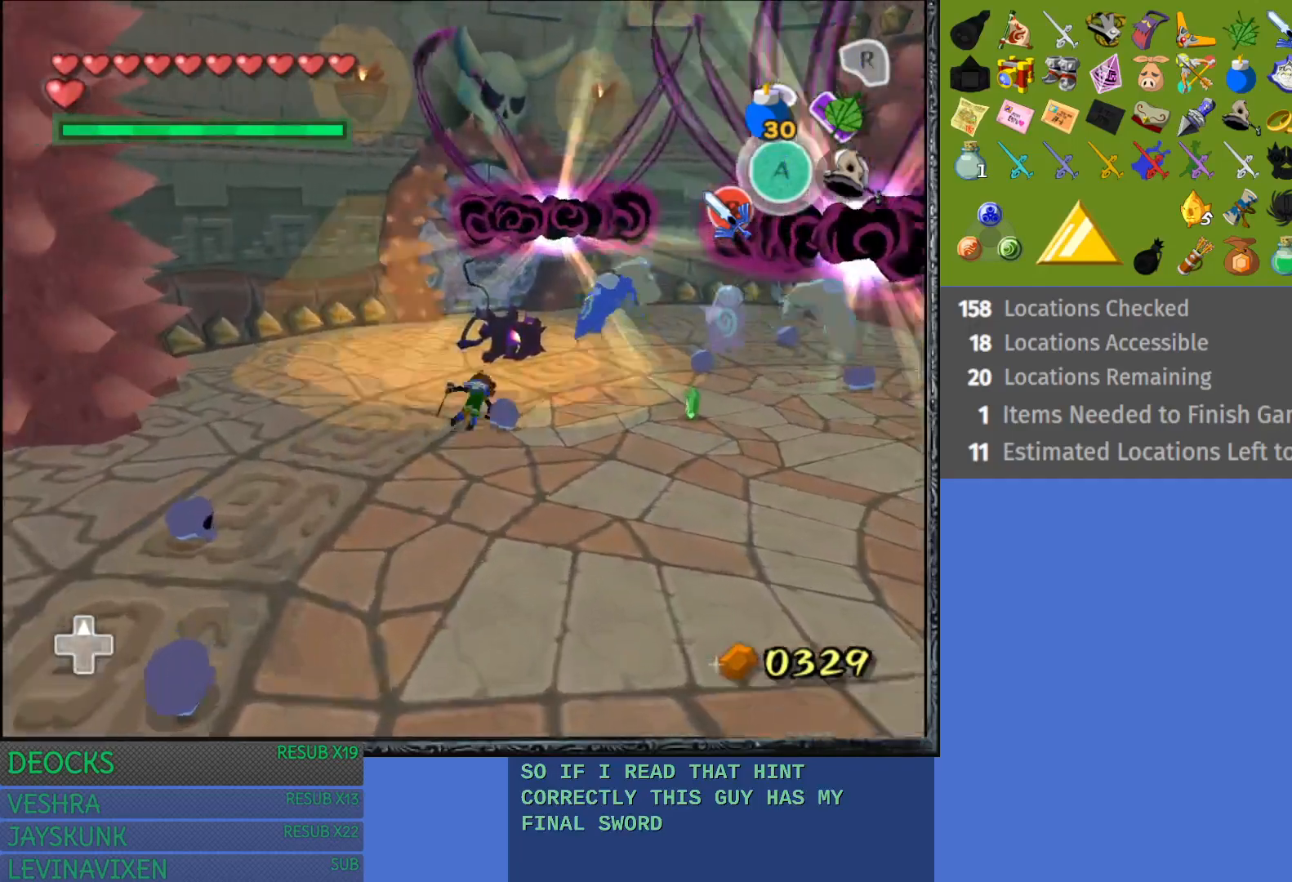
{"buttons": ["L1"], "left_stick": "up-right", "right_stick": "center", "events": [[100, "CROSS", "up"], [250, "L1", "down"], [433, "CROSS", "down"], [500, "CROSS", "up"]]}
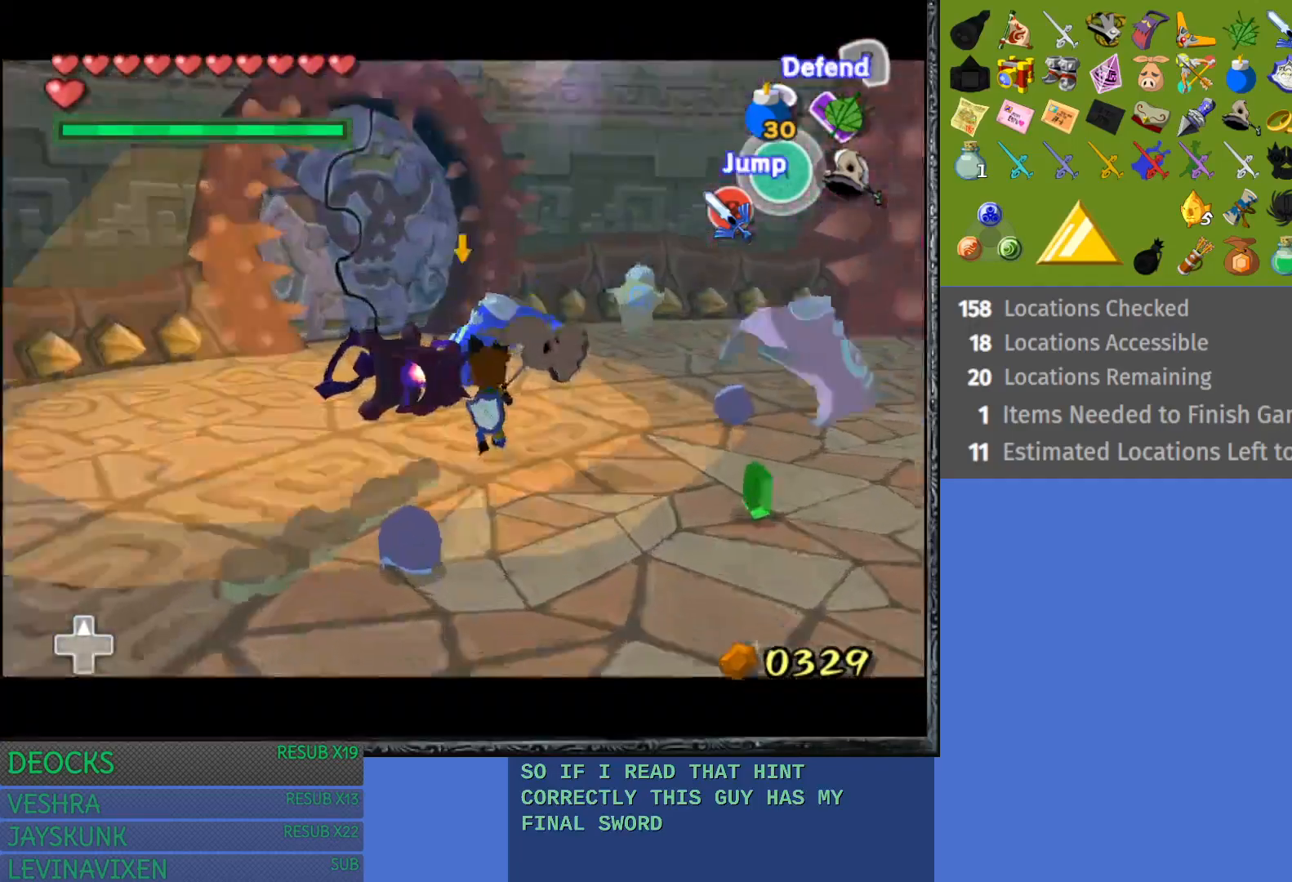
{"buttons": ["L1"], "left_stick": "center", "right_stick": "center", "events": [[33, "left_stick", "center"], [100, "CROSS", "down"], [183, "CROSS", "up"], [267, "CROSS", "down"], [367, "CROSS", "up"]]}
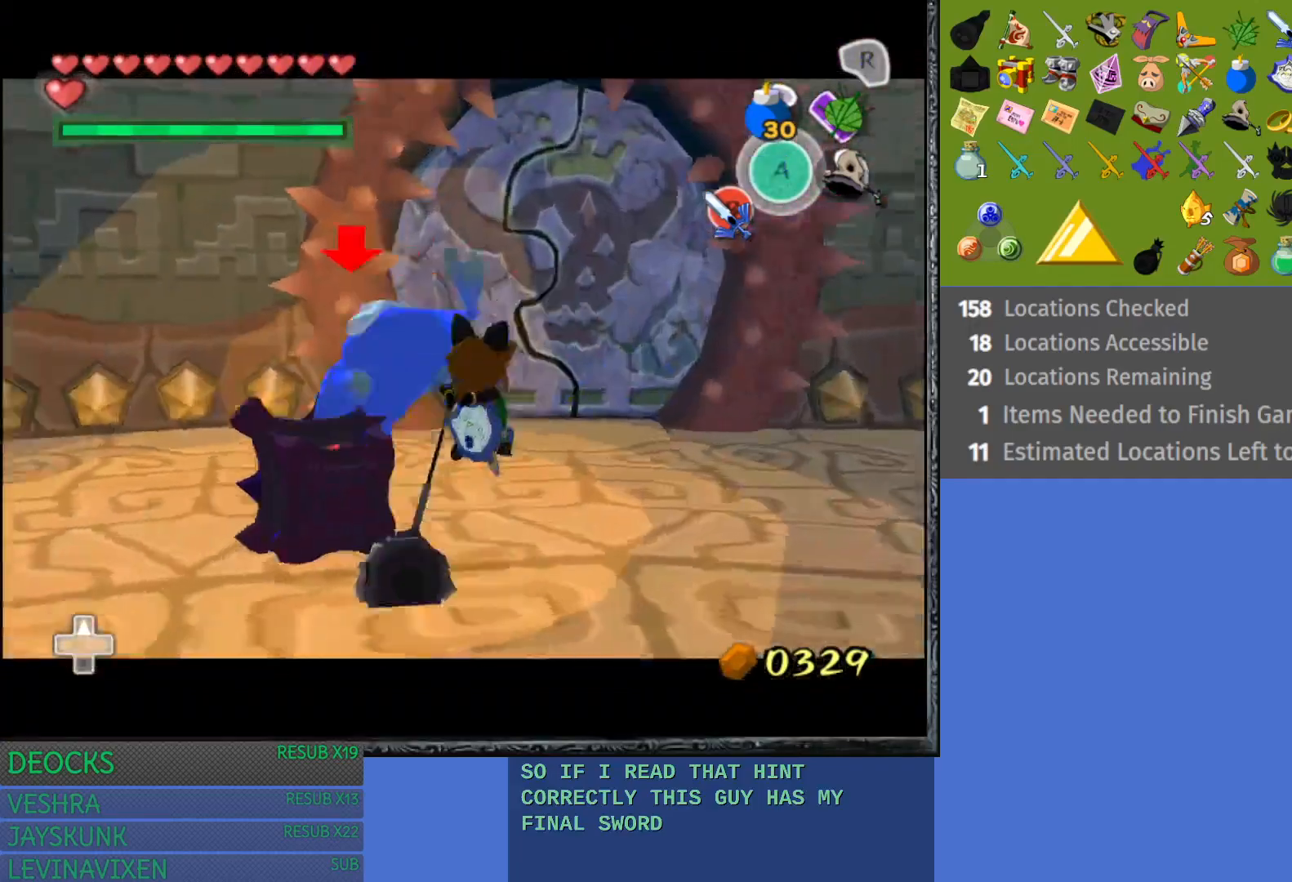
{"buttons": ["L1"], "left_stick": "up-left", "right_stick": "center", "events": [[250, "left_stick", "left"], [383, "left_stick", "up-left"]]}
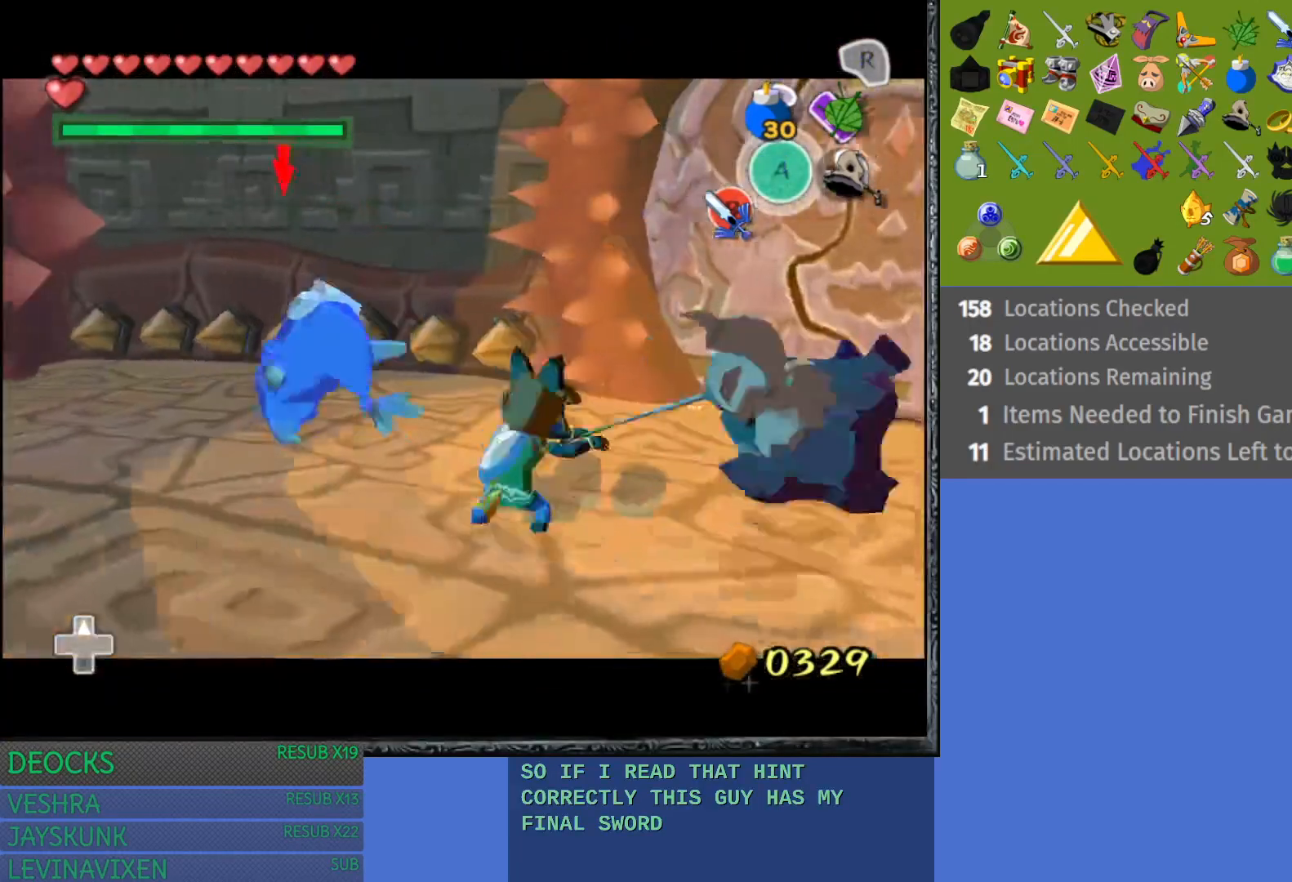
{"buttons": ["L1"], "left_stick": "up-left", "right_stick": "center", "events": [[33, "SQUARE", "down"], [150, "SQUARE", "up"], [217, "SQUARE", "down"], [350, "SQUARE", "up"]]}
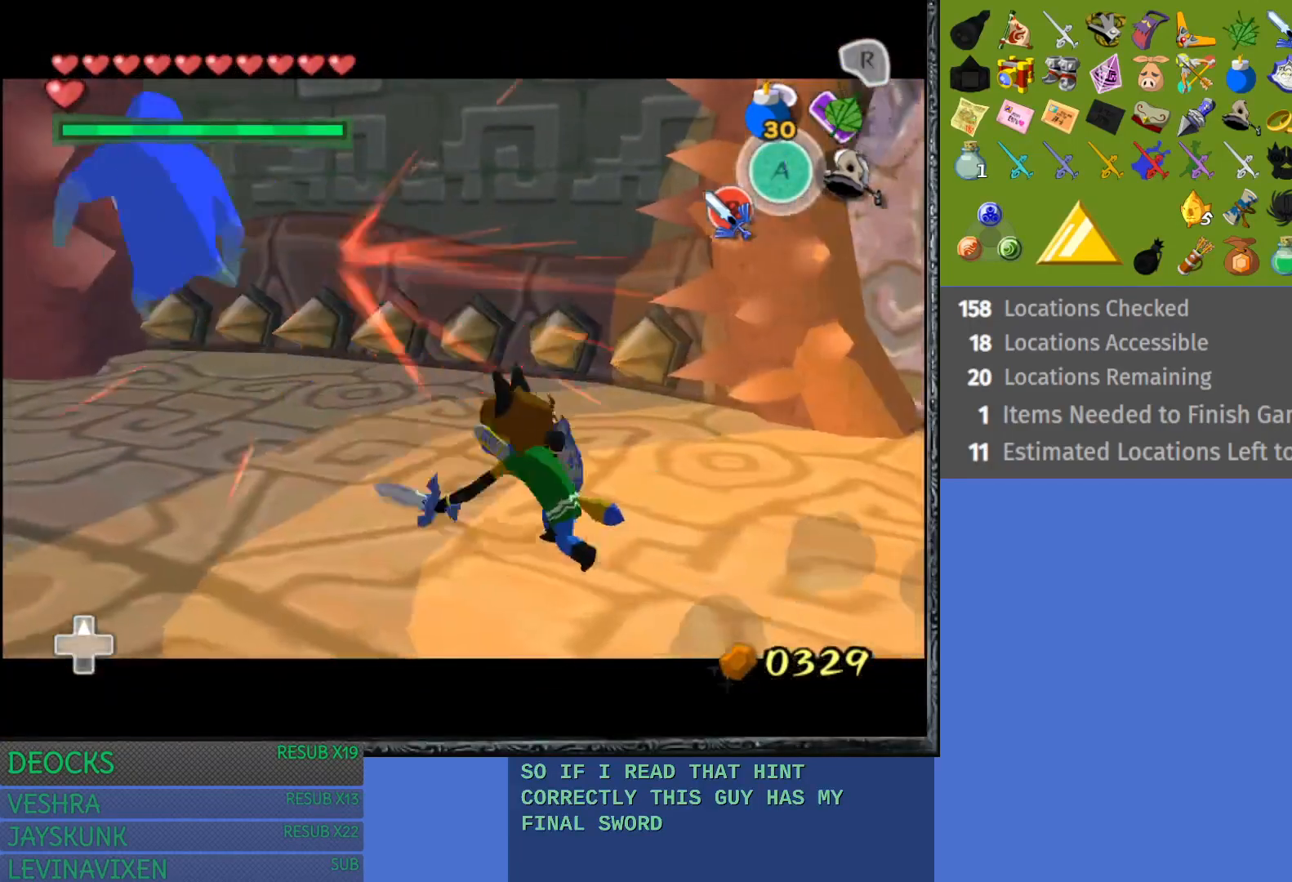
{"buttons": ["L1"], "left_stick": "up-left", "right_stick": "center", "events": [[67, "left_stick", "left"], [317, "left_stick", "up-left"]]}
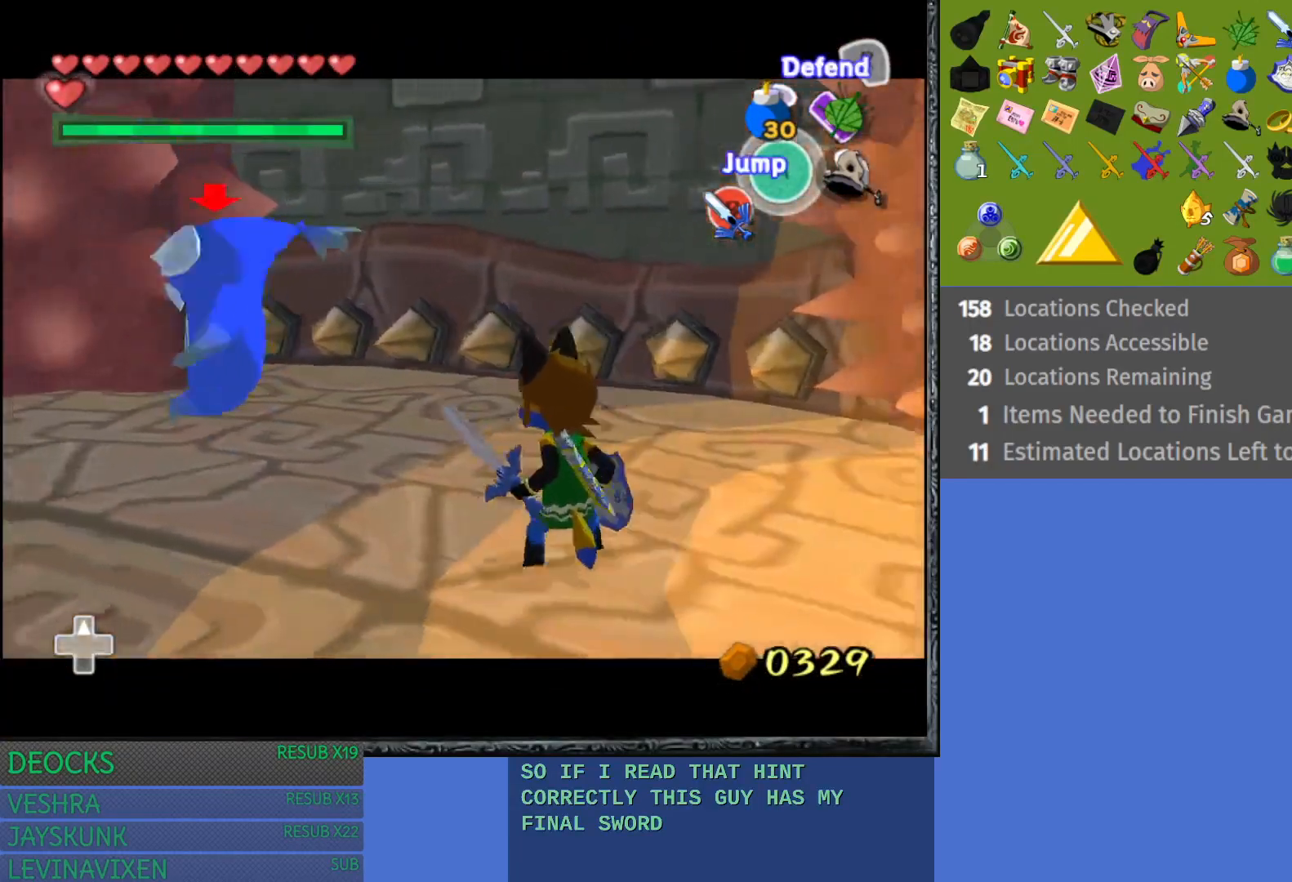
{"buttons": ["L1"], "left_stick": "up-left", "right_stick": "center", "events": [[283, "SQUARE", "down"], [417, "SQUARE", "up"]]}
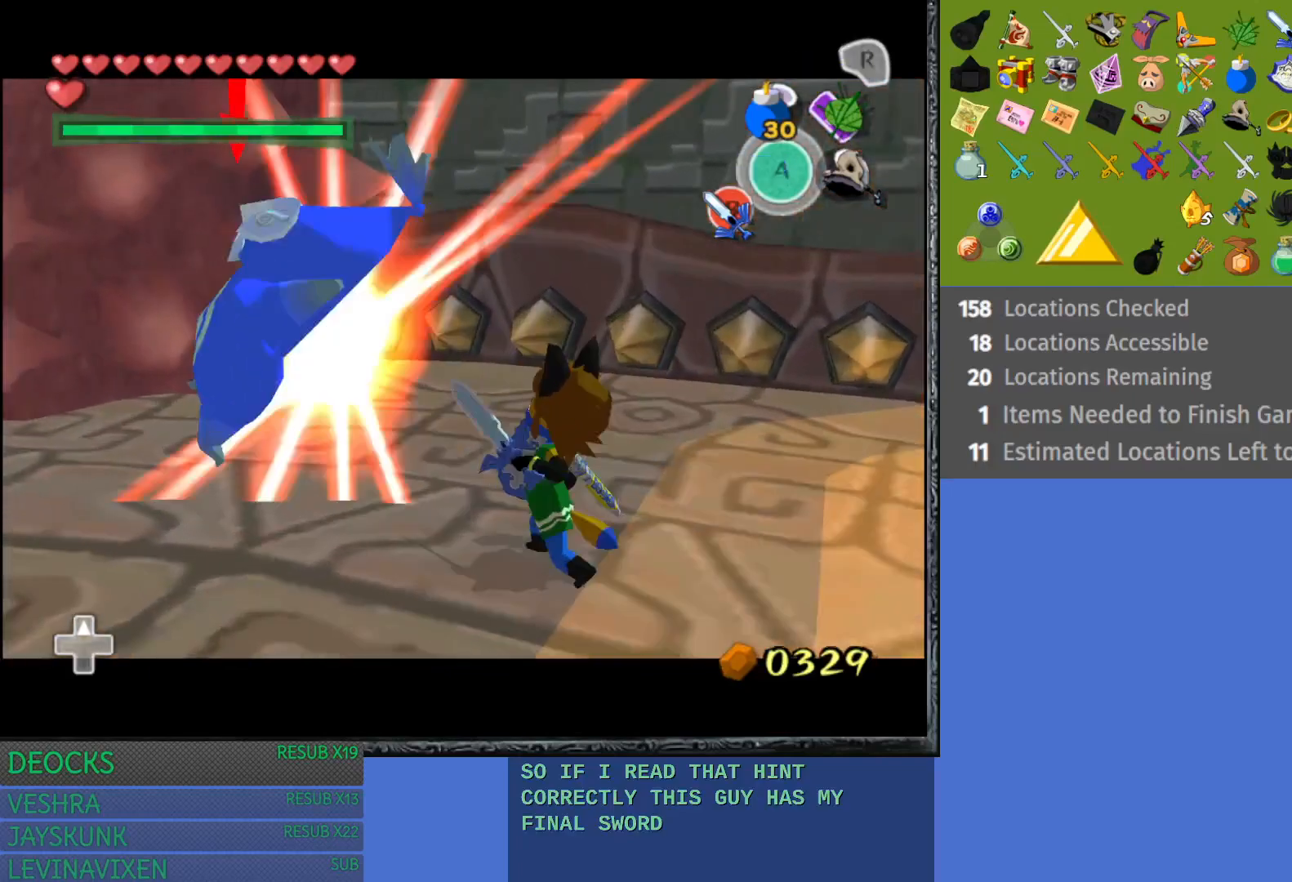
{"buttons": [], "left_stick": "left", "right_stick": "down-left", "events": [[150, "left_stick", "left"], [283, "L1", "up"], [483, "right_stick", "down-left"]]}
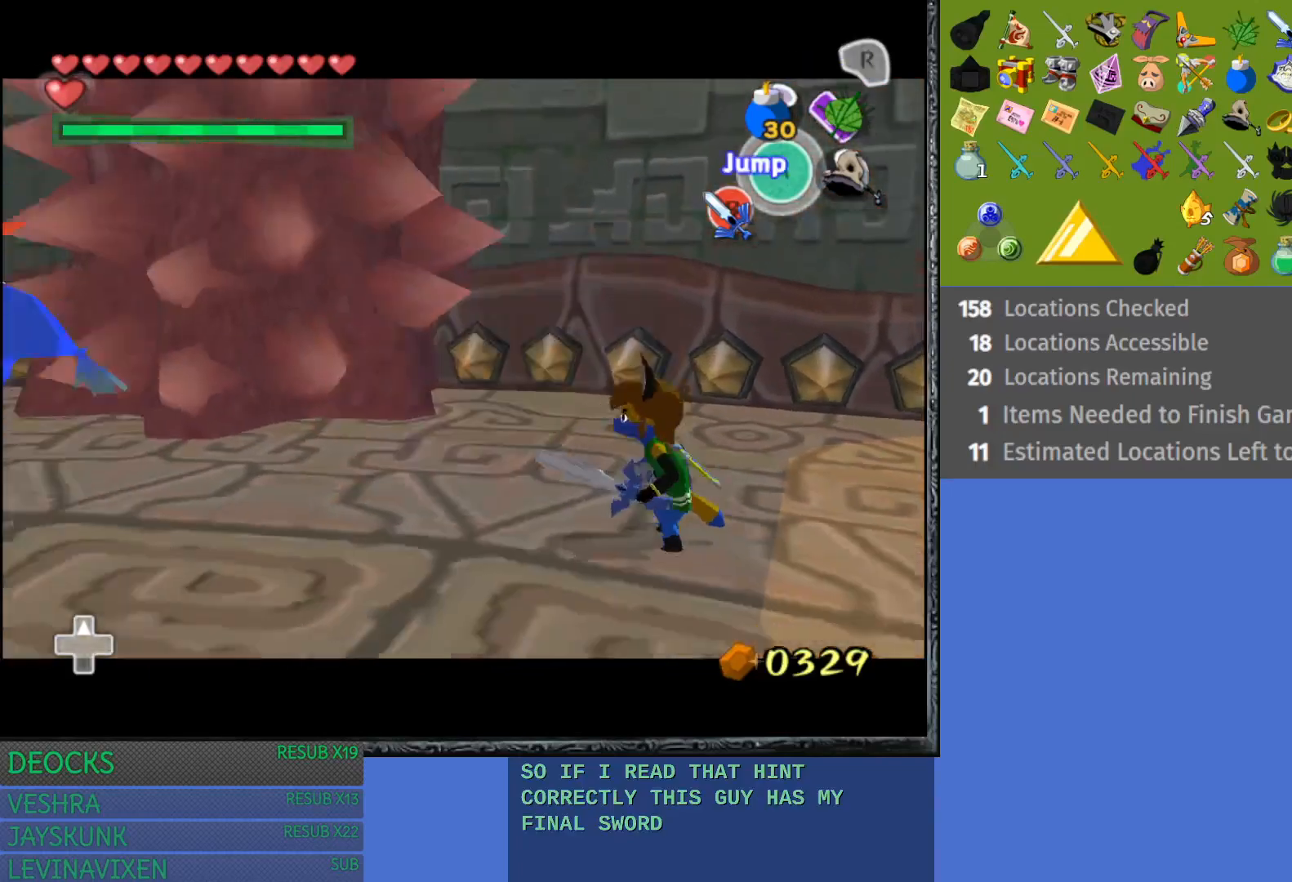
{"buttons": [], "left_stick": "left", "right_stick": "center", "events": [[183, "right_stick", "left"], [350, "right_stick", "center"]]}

◆ ◆ ◆

TASK INSTRUCTIONS -> I'd like every record transcribed exactly, with no pictures carried over.

TASK RESPONSE ->
{"buttons": ["L1"], "left_stick": "up-right", "right_stick": "center", "events": [[100, "CROSS", "up"], [250, "L1", "down"], [433, "CROSS", "down"], [500, "CROSS", "up"]]}
{"buttons": ["L1"], "left_stick": "center", "right_stick": "center", "events": [[33, "left_stick", "center"], [100, "CROSS", "down"], [183, "CROSS", "up"], [267, "CROSS", "down"], [367, "CROSS", "up"]]}
{"buttons": ["L1"], "left_stick": "up-left", "right_stick": "center", "events": [[250, "left_stick", "left"], [383, "left_stick", "up-left"]]}
{"buttons": ["L1"], "left_stick": "up-left", "right_stick": "center", "events": [[33, "SQUARE", "down"], [150, "SQUARE", "up"], [217, "SQUARE", "down"], [350, "SQUARE", "up"]]}
{"buttons": ["L1"], "left_stick": "up-left", "right_stick": "center", "events": [[67, "left_stick", "left"], [317, "left_stick", "up-left"]]}
{"buttons": ["L1"], "left_stick": "up-left", "right_stick": "center", "events": [[283, "SQUARE", "down"], [417, "SQUARE", "up"]]}
{"buttons": [], "left_stick": "left", "right_stick": "down-left", "events": [[150, "left_stick", "left"], [283, "L1", "up"], [483, "right_stick", "down-left"]]}
{"buttons": [], "left_stick": "left", "right_stick": "center", "events": [[183, "right_stick", "left"], [350, "right_stick", "center"]]}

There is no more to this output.